►

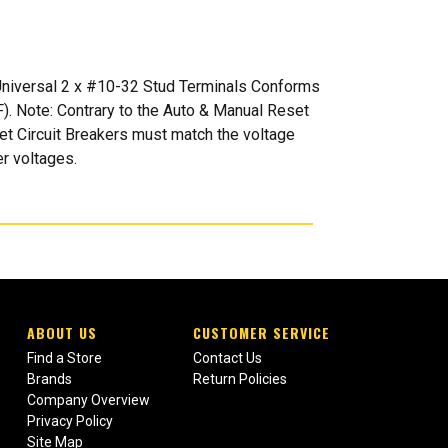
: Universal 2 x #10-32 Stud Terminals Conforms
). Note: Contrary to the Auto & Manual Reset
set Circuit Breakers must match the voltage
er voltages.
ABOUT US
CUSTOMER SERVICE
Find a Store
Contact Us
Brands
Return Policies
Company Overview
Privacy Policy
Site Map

◄

» YOUR GOAL:
Could you output every line of the listing above as a Markdown table with the columns Row and Line, skipping blank lines and leaving the pictures out?

» REPLY TO THE TASK:
| Row | Line |
|---|---|
| 1 | : Universal 2 x #10-32 Stud Terminals Conforms |
| 2 | ). Note: Contrary to the Auto & Manual Reset |
| 3 | set Circuit Breakers must match the voltage |
| 4 | er voltages. |
| 5 | ABOUT US |
| 6 | CUSTOMER SERVICE |
| 7 | Find a Store |
| 8 | Contact Us |
| 9 | Brands |
| 10 | Return Policies |
| 11 | Company Overview |
| 12 | Privacy Policy |
| 13 | Site Map |